## Exercise objective
Type out the lines below exactly, from the first through the line holding "Pathologist's review note", and include no pictures.

## Dataset extract

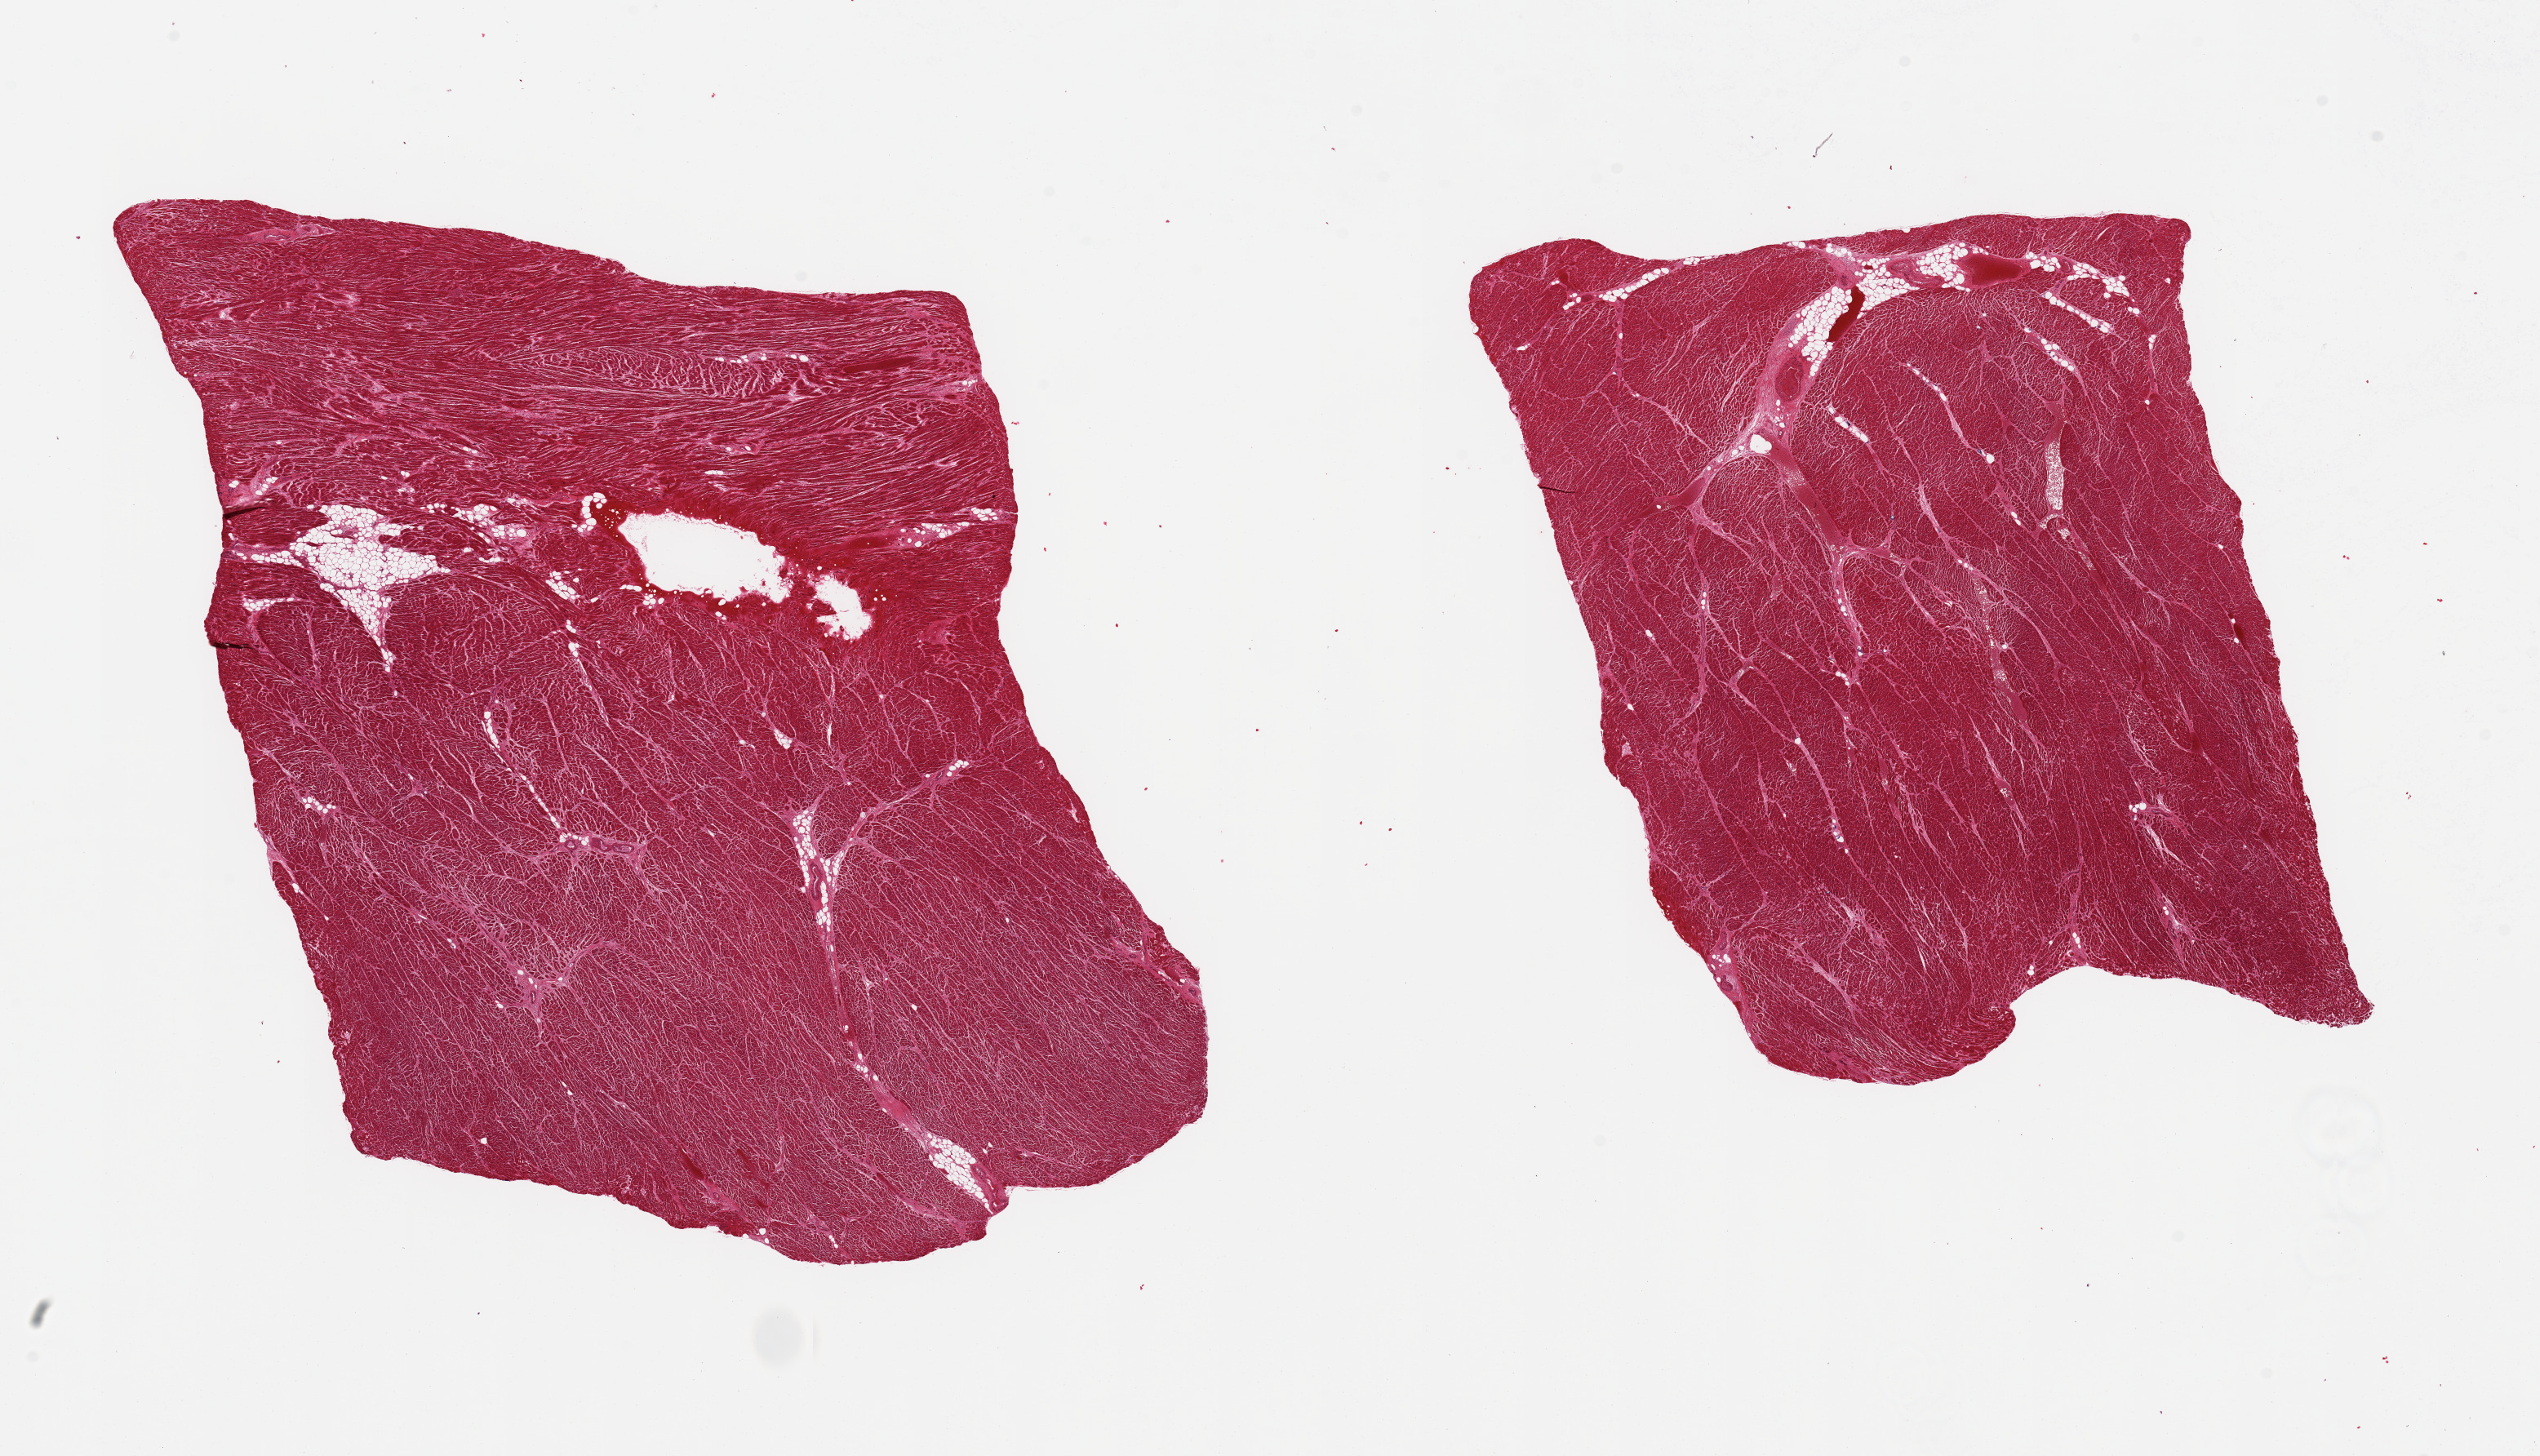
Digitized haematoxylin and eosin-stained section, low-resolution overview of the scanned area, about 24.6 x 14.1 mm; PAXgene-fixed paraffin-embedded (PFPE) section; target tissue: heart; tissue donor sample. Male donor.
Pathologist's review note for this sample: 2 pieces, mild-moderate interstitial fibrosis, chronic ischemic changes.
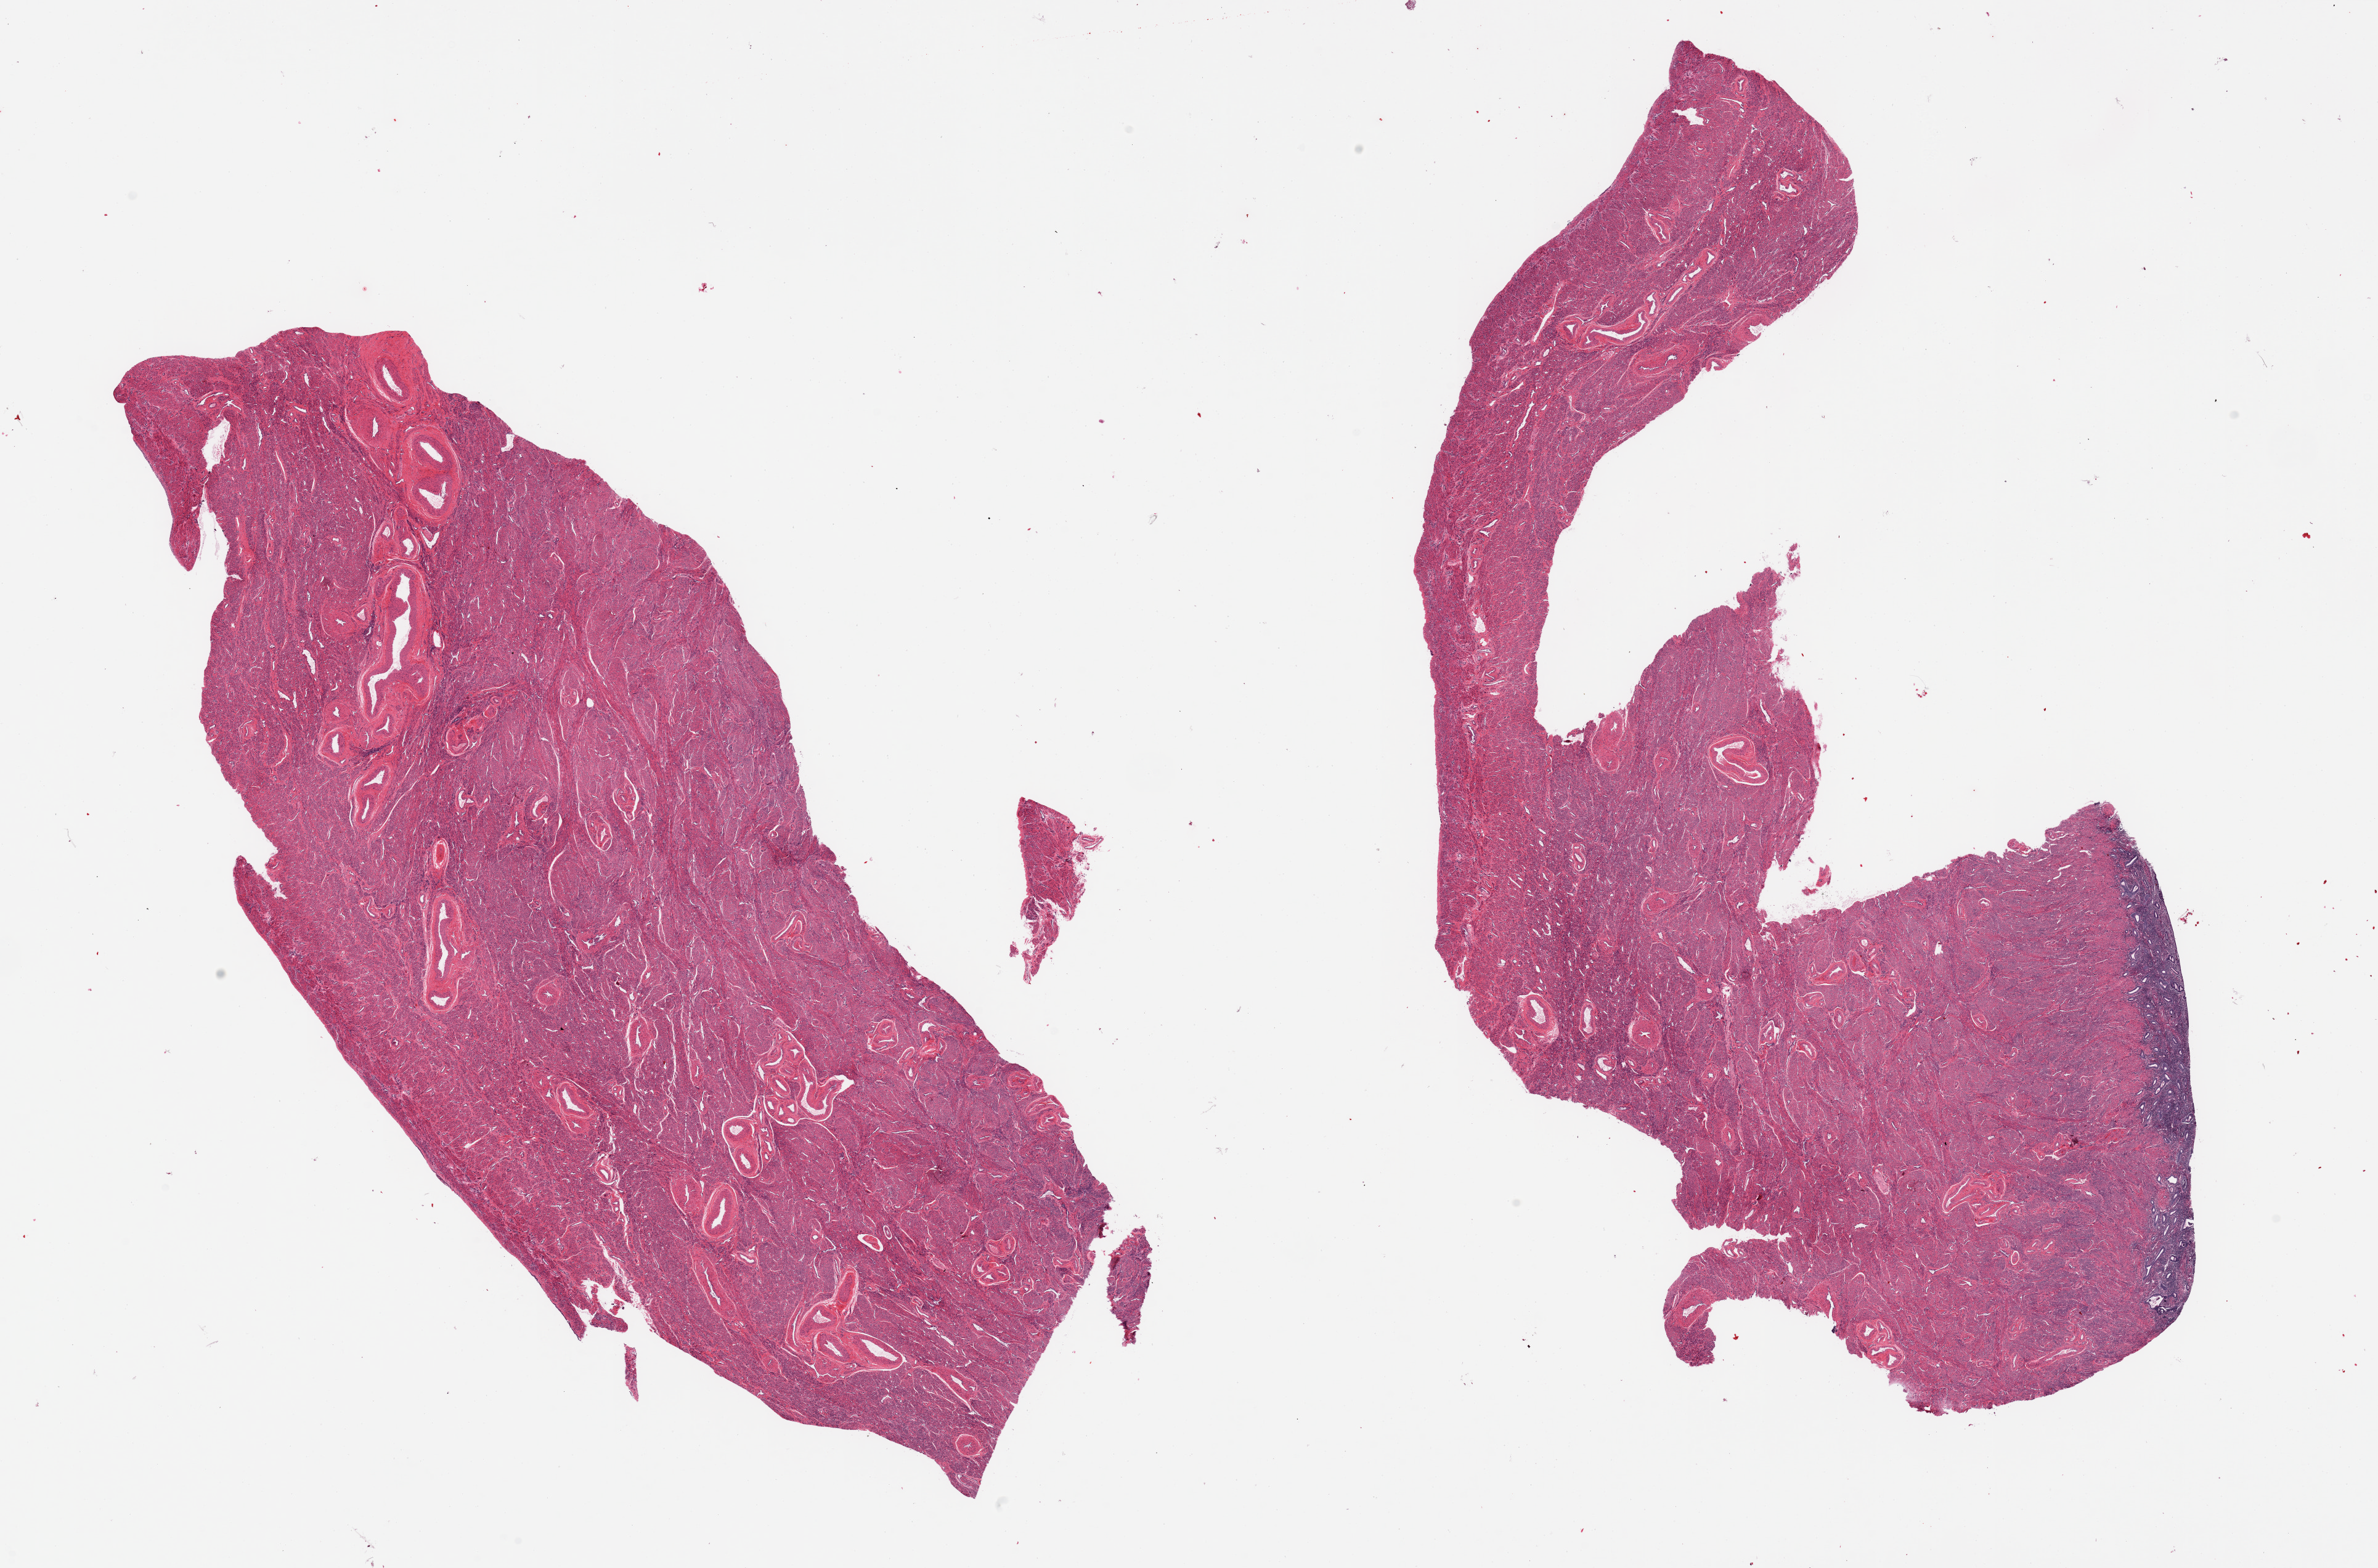
Hematoxylin and eosin (H&E) whole-slide image, brightfield — shown as a low-resolution overview of the whole scanned area (about 30.5 x 20.1 mm); PAXgene-fixed, paraffin-embedded tissue; target tissue: uterus; tissue donor sample.
Reviewer comment on this tissue sample: 2 pieces, one piece contains endometrium and one piece myometrium only.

## Task output
Digitized haematoxylin and eosin-stained section, low-resolution overview of the scanned area, about 24.6 x 14.1 mm; PAXgene-fixed paraffin-embedded (PFPE) section; target tissue: heart; tissue donor sample. Male donor.
Pathologist's review note for this sample: 2 pieces, mild-moderate interstitial fibrosis, chronic ischemic changes.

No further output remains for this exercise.